Tuesday 12 August 2008

TransRockies day 2

We started out fast from K2 ranch, Dallas led out the lead group to the Fairmont ski hill, Craig and I rode his wheel. Nice climb up the ski hill, then a bunch of traversing across the mountains until we got to checkpoint 1 at about 40k in. From there the day really started.

We climbed up a gravel logging path, and it got steeper with each turn. Dallas and I resorted to pushing, Craig rode it until the hike a bike started.

The hike a bike was up a steep avalanche chute. We were supposed to climb a ways, then catch a trail to the right to make it into the saddle between two mountains. It was so steet and hard to hike, everyone just looked at the footprints in front of them and tried to keep going. At one point we saw the leaders up by a cliff band at the top of the mountain, after who knows how long of burying ourselves trying to climb this thing, and it dawned on us collectively that this was wrong. Dallas had bolted right earlier without really being seen. 20 of us grouped together, probably about spots 8-25, and bushwacked right and down the mountain, after starting a chain of questioning down the mountain to see if anyone could see ribbons to the right (no answer came back). We were worried (through earlier example) of showering rocks down on the people below if we descended that way. I was cramping bad at the top from the climb.

Eventually we made it to the trail, which was fresh cut and hard to navigate with cramping legs. I finished all my fluids and we rolled down to checkpoint 2, where among other things I got a large blister on my right arch taped up.

From there it was the Bear Creek climb, which we spun out at a moderate pace without seeing anyone. The Bear Creek descent was awesome, we rode it solo other than passing one team of Norwegians in the last 10 minutes of it. Such amazingly challenging trail in there, it was super fun.

Blasted down the gravel road, with one final steep climb to Nipika. We finished 7th on the day, and were surprised Dallas wasn't in yet. He spent some quality alone time in the woods, and came in only a few minutes later.

Turns out our 6.5 hour effort should have been moderated. Everyone had opinions on the subject, but the end result was that the day's winners would receive prizes, but day 1's GC would hold.

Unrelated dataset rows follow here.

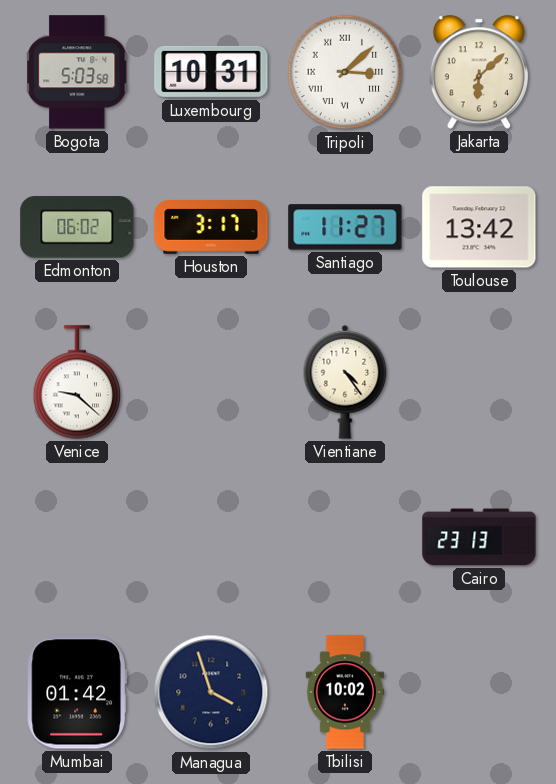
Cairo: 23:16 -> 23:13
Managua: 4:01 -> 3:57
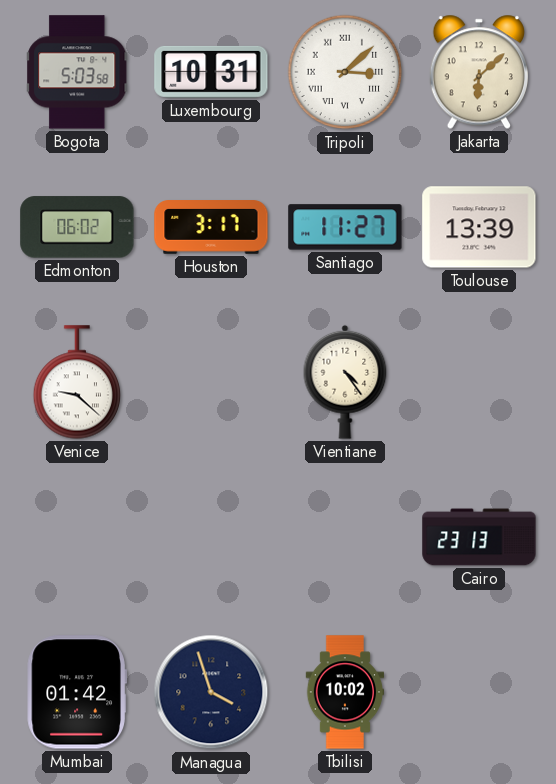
Toulouse: 13:42 -> 13:39
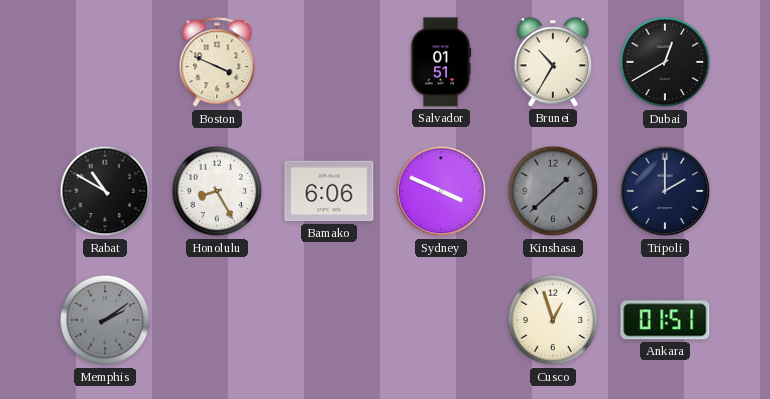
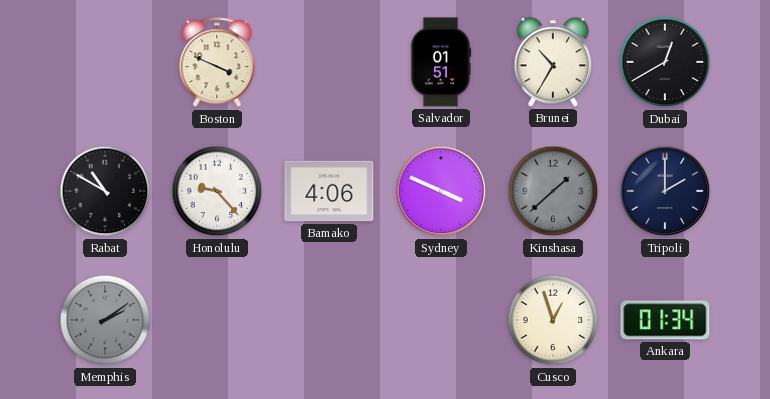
Honolulu: 8:25 -> 9:23
Bamako: 6:06 -> 4:06
Ankara: 01:51 -> 01:34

It does make sense, although it doesn't put much credit to anyone's ability to problem solve on the mountain side - front groups race each other so hard, when they screw up, it takes a long time to self diagnose. The Italians fixed their issue and finished 4th (descended with our group), but all those leading Rocky Mountain teams made different calls appparently.

Tomorrow is a TT with very, very sore muscles for a lot of people.